November 16, 2005 - ASM Participates in USDA Plant and Pest Biology Workshop

Presenter: Charles W. Rice, Ph.D., Kansas State University

The American Society for Microbiology (ASM) is the largest single life science organization in the world, with more than 43,000 members who work in academic, industrial, medical, and governmental institutions. The ASM’s mission is to enhance the science of microbiology, to gain a better understanding of life processes, and to promote the application of this knowledge for improved plant, animal and human health, and for economic and environmental well-being.
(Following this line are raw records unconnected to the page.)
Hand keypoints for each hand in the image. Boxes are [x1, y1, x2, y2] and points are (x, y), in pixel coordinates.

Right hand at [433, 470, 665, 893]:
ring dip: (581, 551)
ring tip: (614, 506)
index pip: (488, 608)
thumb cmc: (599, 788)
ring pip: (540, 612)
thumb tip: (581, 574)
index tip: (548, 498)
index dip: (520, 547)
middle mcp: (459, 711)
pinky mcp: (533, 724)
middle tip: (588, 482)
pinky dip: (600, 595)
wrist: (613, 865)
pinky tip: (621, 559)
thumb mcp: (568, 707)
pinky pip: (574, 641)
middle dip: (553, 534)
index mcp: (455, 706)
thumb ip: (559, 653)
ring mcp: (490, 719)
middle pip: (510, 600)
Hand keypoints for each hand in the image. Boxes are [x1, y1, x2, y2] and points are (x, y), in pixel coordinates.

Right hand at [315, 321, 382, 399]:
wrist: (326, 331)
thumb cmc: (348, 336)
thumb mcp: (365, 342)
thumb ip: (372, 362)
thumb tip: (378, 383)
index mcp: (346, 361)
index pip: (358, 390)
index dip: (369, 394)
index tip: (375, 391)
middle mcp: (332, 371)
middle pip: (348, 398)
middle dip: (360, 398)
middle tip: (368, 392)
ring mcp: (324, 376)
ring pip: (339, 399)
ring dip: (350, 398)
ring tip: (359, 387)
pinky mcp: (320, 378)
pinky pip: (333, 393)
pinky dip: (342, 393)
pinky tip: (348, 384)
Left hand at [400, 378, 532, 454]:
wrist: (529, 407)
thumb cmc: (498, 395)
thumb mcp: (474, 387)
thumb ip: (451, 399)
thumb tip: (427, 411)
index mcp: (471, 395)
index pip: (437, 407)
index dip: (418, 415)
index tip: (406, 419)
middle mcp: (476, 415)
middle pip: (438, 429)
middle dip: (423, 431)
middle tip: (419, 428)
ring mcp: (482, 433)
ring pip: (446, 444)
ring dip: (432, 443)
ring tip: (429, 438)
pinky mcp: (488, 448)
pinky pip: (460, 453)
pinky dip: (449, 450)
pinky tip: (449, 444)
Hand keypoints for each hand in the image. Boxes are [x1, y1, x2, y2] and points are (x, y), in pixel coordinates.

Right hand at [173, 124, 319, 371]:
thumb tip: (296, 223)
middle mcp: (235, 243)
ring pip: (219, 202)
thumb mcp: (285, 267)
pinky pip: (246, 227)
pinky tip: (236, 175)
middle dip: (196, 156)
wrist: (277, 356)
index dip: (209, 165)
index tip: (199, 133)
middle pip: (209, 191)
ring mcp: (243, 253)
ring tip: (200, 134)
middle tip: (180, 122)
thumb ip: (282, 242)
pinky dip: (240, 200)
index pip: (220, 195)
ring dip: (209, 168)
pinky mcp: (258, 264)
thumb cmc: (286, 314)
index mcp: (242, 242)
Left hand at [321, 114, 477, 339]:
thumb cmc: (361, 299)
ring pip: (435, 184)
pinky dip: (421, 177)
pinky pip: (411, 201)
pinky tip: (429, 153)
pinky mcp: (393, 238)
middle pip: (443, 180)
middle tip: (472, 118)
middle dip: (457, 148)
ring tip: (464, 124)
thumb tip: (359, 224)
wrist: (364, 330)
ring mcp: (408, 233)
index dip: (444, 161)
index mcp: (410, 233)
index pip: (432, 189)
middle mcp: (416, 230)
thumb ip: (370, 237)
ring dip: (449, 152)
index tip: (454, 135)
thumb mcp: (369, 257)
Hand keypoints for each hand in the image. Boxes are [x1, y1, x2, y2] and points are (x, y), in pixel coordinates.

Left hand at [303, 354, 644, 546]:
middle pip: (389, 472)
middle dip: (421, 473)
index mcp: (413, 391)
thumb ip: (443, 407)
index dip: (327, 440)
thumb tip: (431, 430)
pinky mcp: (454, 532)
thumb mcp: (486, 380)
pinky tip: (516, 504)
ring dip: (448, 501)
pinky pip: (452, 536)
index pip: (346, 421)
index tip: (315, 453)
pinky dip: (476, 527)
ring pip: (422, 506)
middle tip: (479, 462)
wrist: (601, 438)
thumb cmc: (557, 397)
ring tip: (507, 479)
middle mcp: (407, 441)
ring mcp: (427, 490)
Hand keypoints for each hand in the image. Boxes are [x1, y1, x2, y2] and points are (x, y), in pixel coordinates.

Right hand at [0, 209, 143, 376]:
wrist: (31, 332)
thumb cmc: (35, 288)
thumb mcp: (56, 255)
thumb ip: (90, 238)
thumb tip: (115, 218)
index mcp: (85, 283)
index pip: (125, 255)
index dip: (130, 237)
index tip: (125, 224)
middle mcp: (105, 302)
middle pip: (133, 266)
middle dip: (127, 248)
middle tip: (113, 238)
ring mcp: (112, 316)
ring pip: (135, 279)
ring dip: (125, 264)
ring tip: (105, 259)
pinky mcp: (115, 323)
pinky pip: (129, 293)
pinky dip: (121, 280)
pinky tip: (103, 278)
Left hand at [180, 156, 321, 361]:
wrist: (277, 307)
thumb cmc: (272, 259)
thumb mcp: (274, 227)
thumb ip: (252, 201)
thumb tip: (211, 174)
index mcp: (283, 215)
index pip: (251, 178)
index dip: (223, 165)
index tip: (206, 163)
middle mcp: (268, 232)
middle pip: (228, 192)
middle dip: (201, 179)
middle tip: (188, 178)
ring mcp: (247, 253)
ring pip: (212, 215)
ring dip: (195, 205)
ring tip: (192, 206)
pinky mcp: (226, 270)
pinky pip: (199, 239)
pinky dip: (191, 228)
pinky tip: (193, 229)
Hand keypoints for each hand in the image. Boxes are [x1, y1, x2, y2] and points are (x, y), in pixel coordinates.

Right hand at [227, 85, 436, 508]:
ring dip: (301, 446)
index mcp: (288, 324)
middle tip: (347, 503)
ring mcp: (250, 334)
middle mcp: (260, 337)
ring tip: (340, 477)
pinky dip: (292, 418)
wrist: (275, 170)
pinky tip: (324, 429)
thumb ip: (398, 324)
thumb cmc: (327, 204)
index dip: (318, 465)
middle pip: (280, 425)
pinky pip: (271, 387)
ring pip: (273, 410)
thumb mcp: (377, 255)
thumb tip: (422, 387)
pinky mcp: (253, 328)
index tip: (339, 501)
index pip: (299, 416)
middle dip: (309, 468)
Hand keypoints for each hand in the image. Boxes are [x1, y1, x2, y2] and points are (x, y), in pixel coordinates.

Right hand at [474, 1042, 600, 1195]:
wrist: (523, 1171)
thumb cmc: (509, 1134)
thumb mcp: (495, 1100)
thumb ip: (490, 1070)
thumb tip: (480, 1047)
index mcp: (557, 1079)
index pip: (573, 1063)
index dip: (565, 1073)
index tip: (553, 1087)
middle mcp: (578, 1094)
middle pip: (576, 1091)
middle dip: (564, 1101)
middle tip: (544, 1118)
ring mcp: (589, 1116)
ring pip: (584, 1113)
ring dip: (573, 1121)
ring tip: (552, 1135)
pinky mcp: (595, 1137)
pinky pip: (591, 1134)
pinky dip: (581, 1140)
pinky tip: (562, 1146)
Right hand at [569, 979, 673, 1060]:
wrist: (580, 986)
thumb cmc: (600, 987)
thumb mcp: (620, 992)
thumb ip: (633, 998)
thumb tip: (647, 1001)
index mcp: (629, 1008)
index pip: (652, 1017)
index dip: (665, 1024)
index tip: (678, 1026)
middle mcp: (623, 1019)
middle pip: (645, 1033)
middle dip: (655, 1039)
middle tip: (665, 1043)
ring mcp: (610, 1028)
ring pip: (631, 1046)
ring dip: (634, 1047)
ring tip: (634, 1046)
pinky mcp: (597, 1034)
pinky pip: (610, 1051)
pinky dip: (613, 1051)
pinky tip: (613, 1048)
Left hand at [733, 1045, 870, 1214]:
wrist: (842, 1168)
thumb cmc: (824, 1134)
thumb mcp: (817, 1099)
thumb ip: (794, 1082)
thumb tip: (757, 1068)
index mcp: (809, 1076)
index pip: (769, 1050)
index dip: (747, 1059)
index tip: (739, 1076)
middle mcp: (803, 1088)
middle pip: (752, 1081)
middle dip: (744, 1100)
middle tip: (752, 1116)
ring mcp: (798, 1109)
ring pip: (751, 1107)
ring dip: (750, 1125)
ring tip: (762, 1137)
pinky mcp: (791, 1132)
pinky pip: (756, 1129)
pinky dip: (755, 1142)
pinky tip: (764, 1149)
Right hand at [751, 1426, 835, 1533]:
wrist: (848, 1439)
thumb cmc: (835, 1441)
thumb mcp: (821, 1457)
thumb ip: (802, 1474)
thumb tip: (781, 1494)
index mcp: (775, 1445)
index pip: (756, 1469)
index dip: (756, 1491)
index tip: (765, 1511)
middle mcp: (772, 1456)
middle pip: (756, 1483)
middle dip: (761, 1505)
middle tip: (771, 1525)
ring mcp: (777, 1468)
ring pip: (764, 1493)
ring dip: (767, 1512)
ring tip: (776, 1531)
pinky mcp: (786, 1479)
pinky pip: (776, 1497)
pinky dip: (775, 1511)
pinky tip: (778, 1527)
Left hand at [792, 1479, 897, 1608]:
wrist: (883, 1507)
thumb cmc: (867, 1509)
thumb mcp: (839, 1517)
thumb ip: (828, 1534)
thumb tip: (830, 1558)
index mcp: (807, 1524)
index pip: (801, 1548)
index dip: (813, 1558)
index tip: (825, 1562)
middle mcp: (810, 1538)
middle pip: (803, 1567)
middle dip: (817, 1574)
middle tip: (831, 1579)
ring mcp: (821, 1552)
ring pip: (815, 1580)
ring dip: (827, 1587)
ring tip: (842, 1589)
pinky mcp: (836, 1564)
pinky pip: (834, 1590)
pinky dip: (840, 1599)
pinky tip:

Agriculture’s role in society has expanded and understanding of all steps in the process of plant and animal production, soil and water management, and harvesting, storage and processing of agricultural products is necessary. Microbes and their activities are present at each step in the process, and microbial research can enhance the five strategic goals of USDA-CSREES. Below are ASM’s recommendations, which can help USDA meet the five CSREES Strategic Goals: Enhance Economic Opportunities for Agricultural Producers; Support Increased Economic Opportunities and Improved Quality of Life in Rural America; Enhance Protection and Safety of the Nation's Agriculture and Food Supply; Improve the Nation's Nutrition and Health; and Protect and Enhance the Nation's Natural Resource Base and Environment.

Research Priorities

In order to remain competitive in the world market, agriculture must continue to innovate. Below are recommendations to foster innovation and accomplish the above goals:
  • Study the impact of production and processing practices on microbial evolution, persistence and resistance in animal, plant and the environment.
  • Apply systems biology approach to understanding microbial communities in the agricultural production system.
  • Develop a more sophisticated understanding of the nature, specificity and adaptation of microbes to food environments and human/plant, and animal hosts and host response to both pathogenic and beneficial organisms.
  • Use comparative pathobiology to understand the importance of pathogens that cross animal or plants to humans.
  • Pursue multidisciplinary strategies for developing knowledge and technologies to solve food and agriculture problems.
  • Facilitate system approaches, long-term projects and multi-disciplinary research in food and agricultural microbiology.
  • Provide educational initiatives to supply the human resource needs in the food and agricultural communities.

Increased funding for agricultural research is needed to rebuild the human resource base to answer the continuing and emerging challenges in agricultural and food systems. Microbiology research is an essential component to sustaining and improving production, food safety, and environmental quality. USDA must aggressively seek funding and identify opportunities and needs to facilitate these issue.